**WHAT TO WORK ON:**
A. In the forum thread about the Yokota Yosemite, how much did the first poster pay for the bike?
B. Please reproduce the records below, substituting "collector no." for "collector number" and changing nothing else. Leave out the pictures.

**DOCUMENT SECTION:**
-- begin --
# Bought a Yokota Yosemite



## orion_134 (Sep 2, 2010)

Hear there's some old vintage nuts in here, so I figured I'd share up my first MTB. So far, I love it. It was perfect for the $180 I spent on it and feels waaaaaay more solid than any of my buddie's "store" bikes. I can't lock on exactly what year the frame was built, but the shop owner told me it was his wife's bike and he upgraded/replaced all the components on it.
Yokota Yosemite 
Inifinity Cro-Mo tubing (I can't find any info on the different tubings, is this good?)
Noodle guides and Yokota on the vertical dropout (this is the "columbus tubing"?)
2000 Bomber Z2 Atom 80 front fork
Shimano Deore LX 3x8, v-brakes, and crank
Shimano Deore XT hubs with Bontrager Mustang rims and Huthinson Scorpion Airlights (to be replaced)
Terry seat
Dirt Research bar
Race Face Prodigy Stem
Tioga Alchemy headset

I think that's all the parts.

Recently I've found myself really only using one gear and am contemplating converting it to a dingle so that I can ride to class. I feel that I need to be in a little better shape so that I can lock in on exactly what cogs I feel comfortable with. Or...I keep this one geared and get a dedicated SS...time/money will tell...

What do y'all think?
Jesse


----------



## J Ro (Jan 13, 2004)

Sounds like a good deal. Yokota's do not get much love but are decent bikes. They were well specked for the price when they were sold new.

Did you check the bikepedia site to verify the year. It looks like it could be a 1993

http://www.bikepedia.com/QuickBike/BikeSpecs.aspx?Year=1993&Brand=Yokota&Model=Yosemite&Type=bike


----------



## orion_134 (Sep 2, 2010)
-- end --
**RECORDED DATA:**
-- begin --
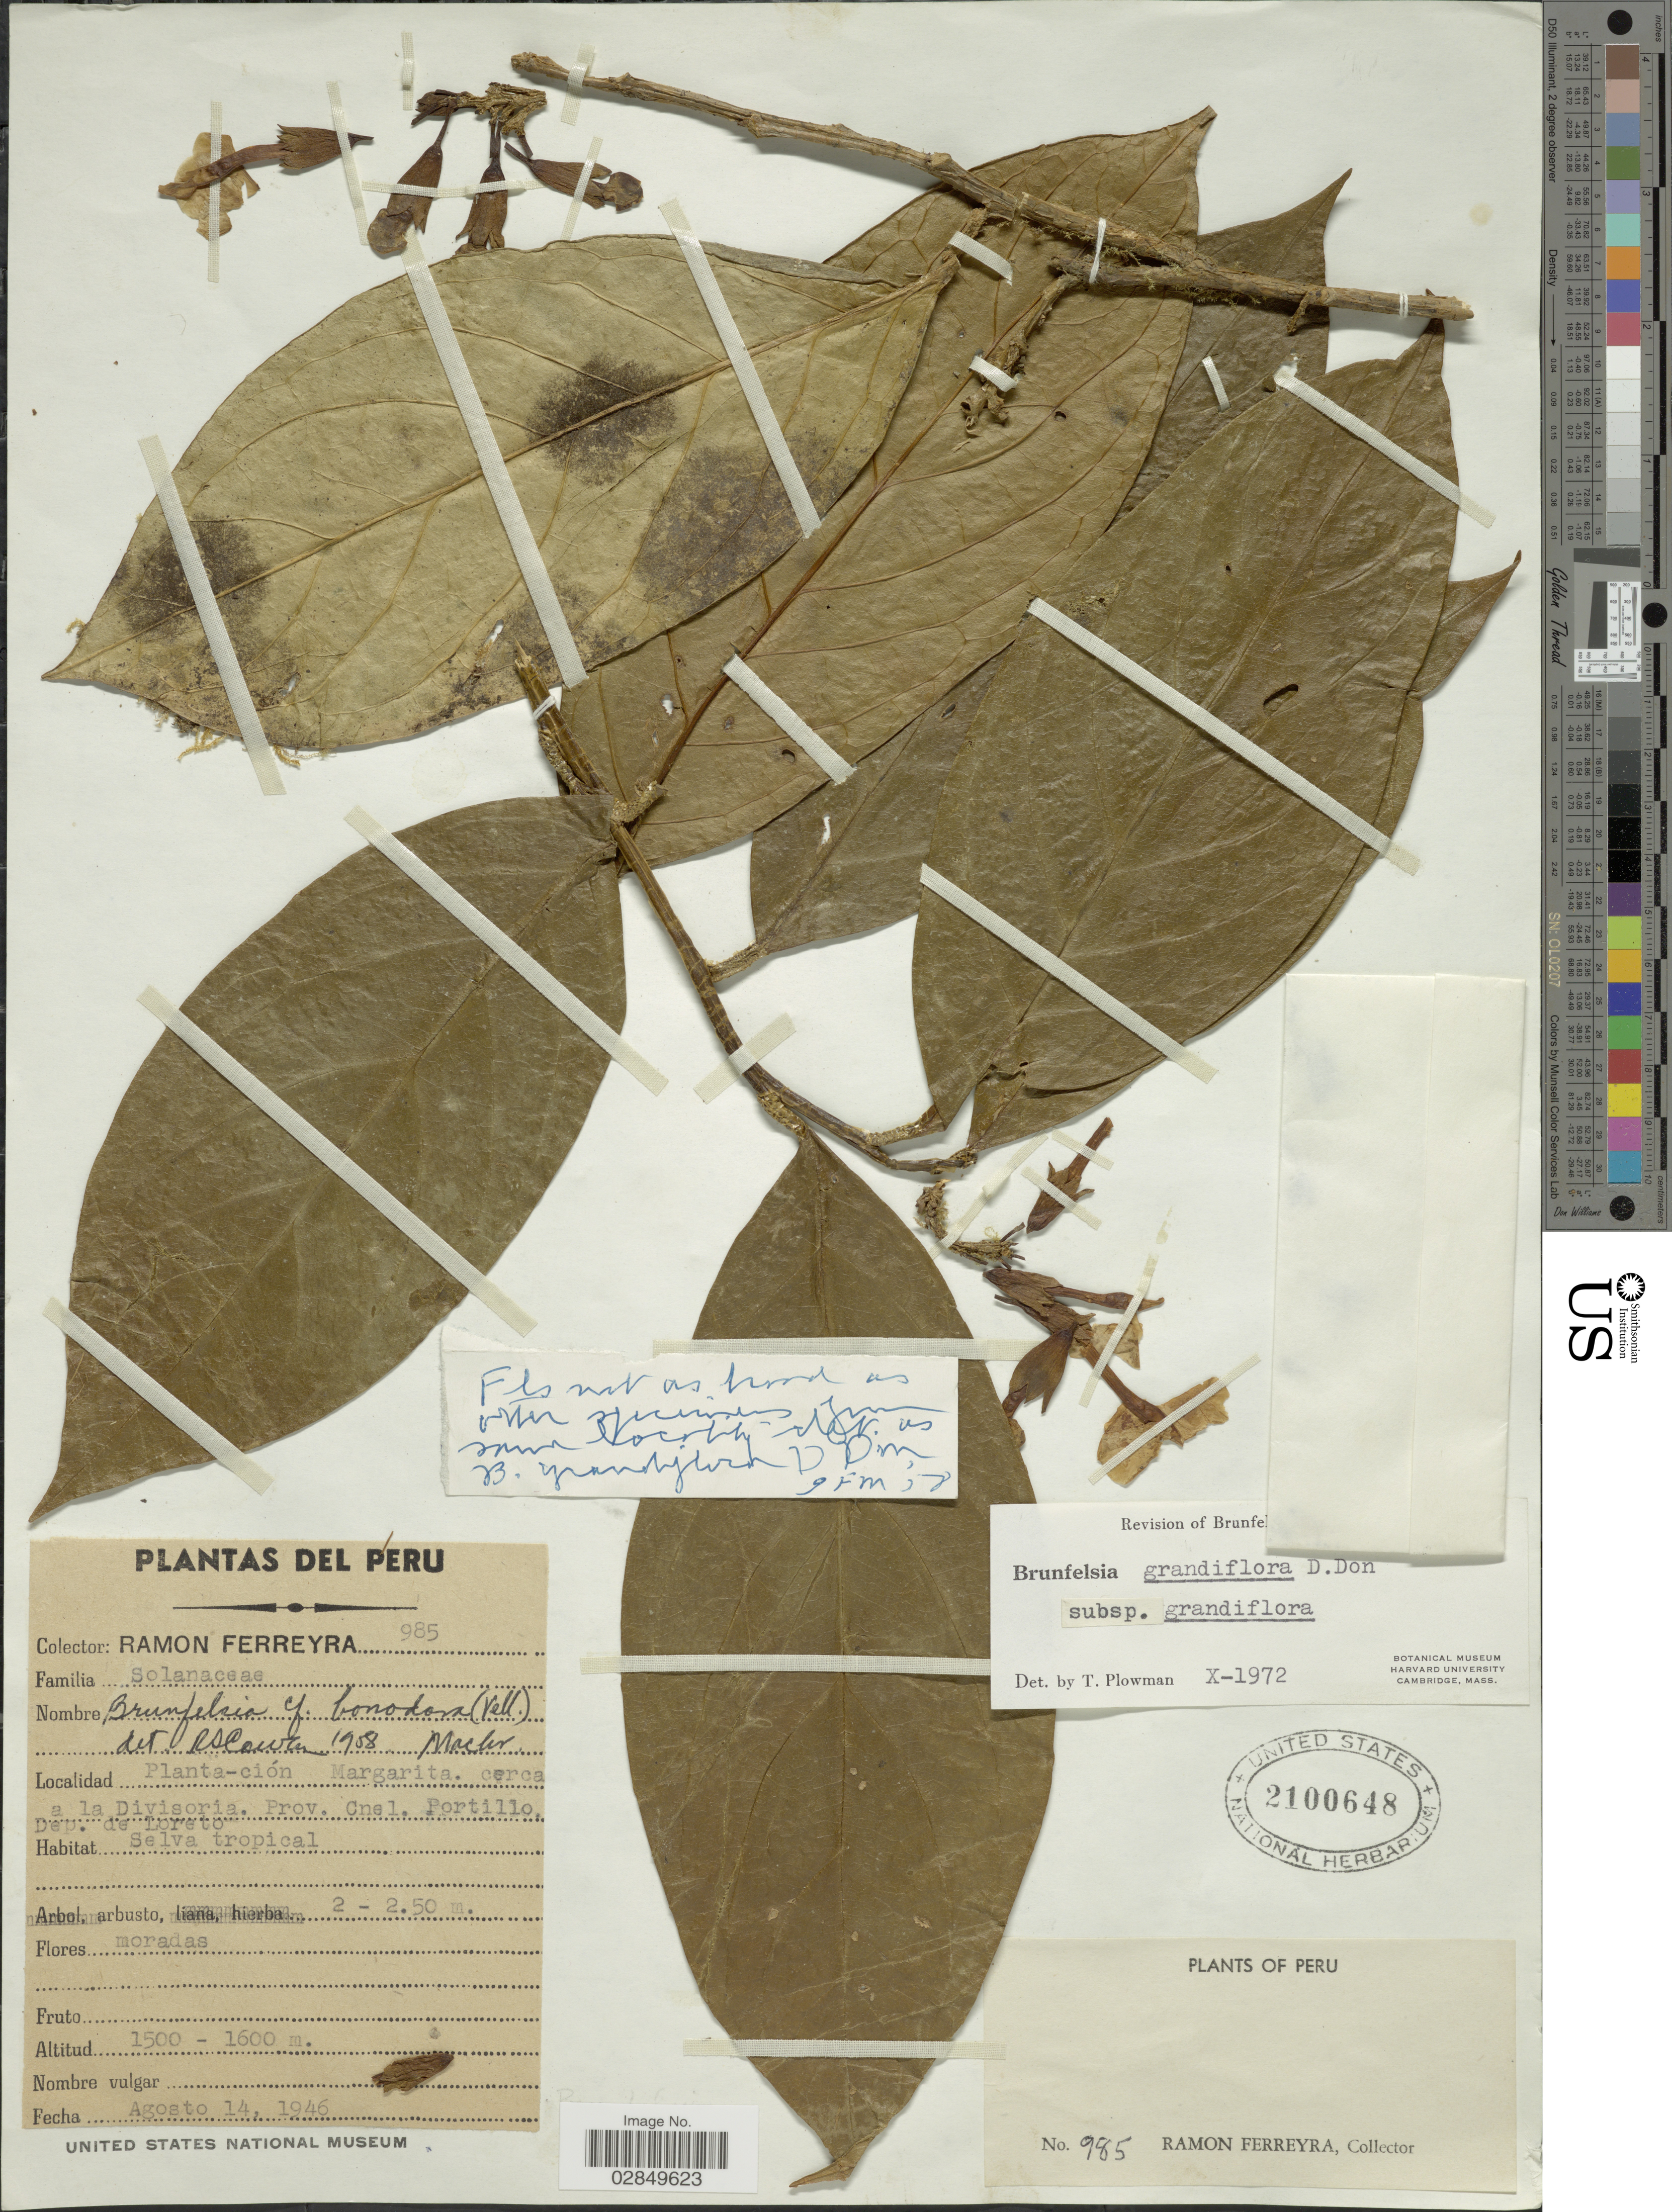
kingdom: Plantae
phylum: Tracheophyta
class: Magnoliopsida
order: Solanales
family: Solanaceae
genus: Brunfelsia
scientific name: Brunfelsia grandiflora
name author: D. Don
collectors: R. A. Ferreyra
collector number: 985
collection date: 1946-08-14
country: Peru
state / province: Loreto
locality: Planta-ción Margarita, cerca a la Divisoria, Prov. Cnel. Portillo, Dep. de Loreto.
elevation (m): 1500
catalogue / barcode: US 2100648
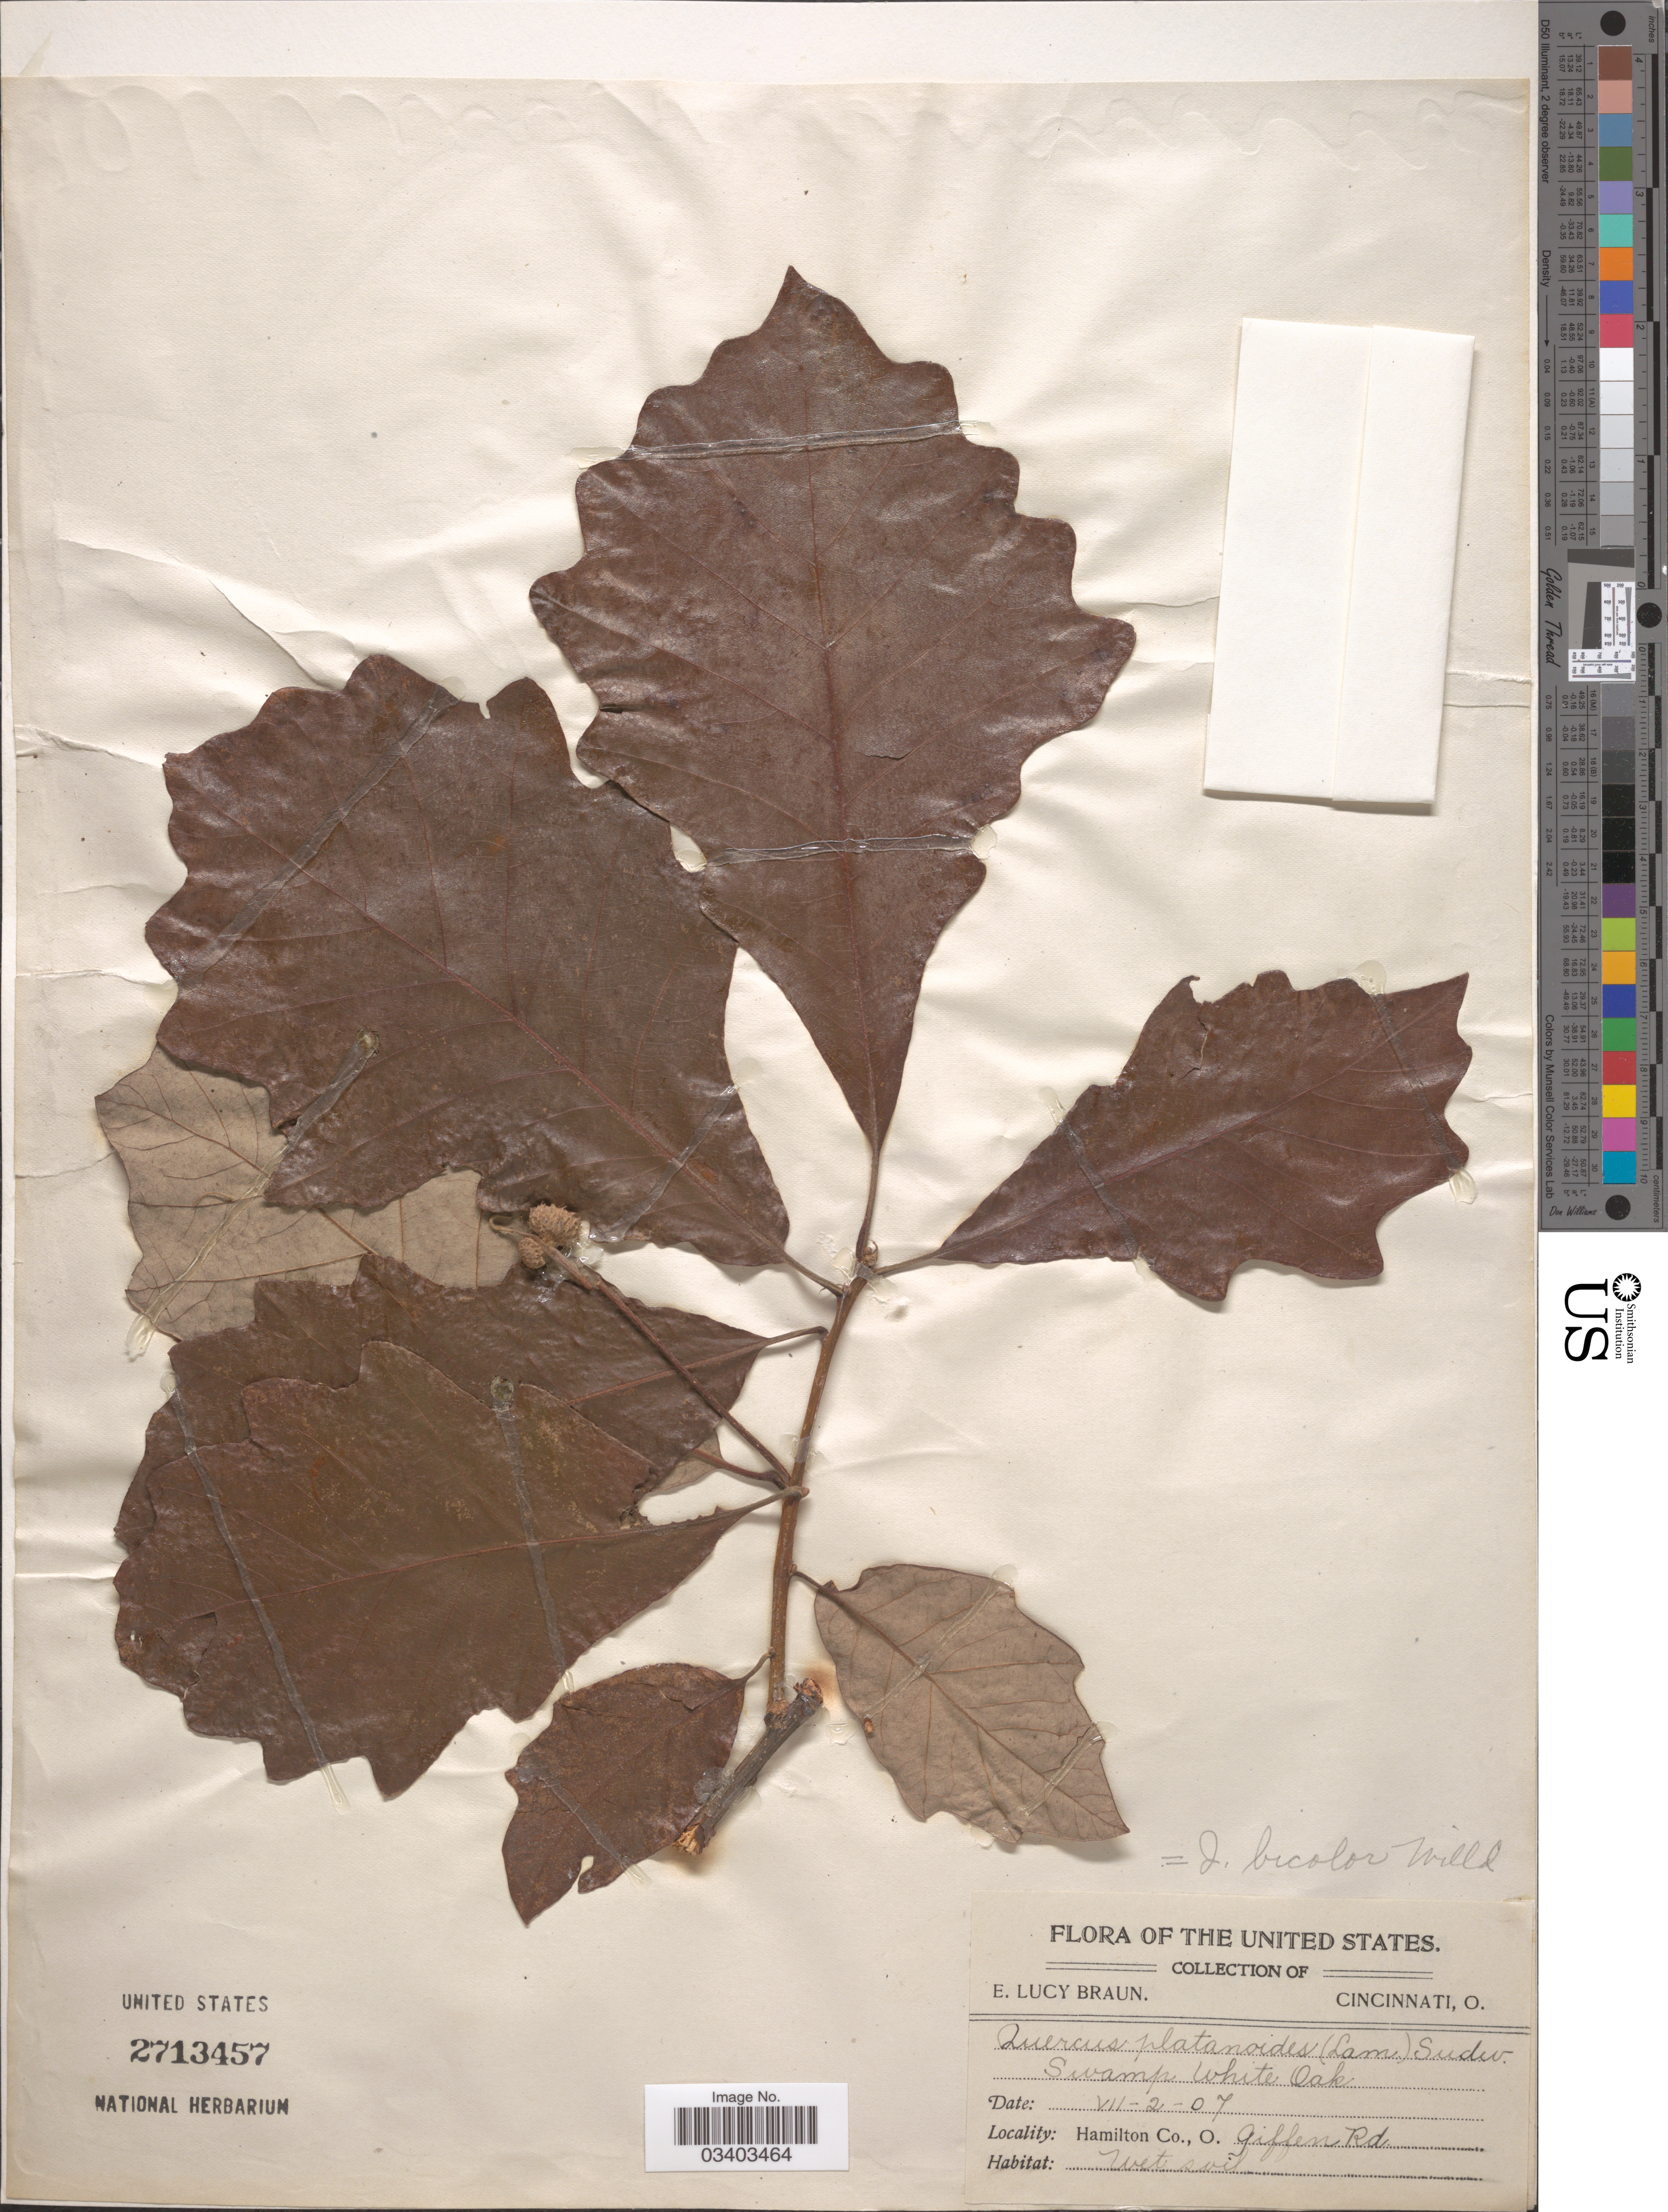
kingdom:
-- end --
**TASK SOLUTIONS:**
A. $180

B.
kingdom: Plantae
phylum: Tracheophyta
class: Magnoliopsida
order: Solanales
family: Solanaceae
genus: Brunfelsia
scientific name: Brunfelsia grandiflora
name author: D. Don
collectors: R. A. Ferreyra
collector no.: 985
collection date: 1946-08-14
country: Peru
state / province: Loreto
locality: Planta-ción Margarita, cerca a la Divisoria, Prov. Cnel. Portillo, Dep. de Loreto.
elevation (m): 1500
catalogue / barcode: US 2100648
kingdom:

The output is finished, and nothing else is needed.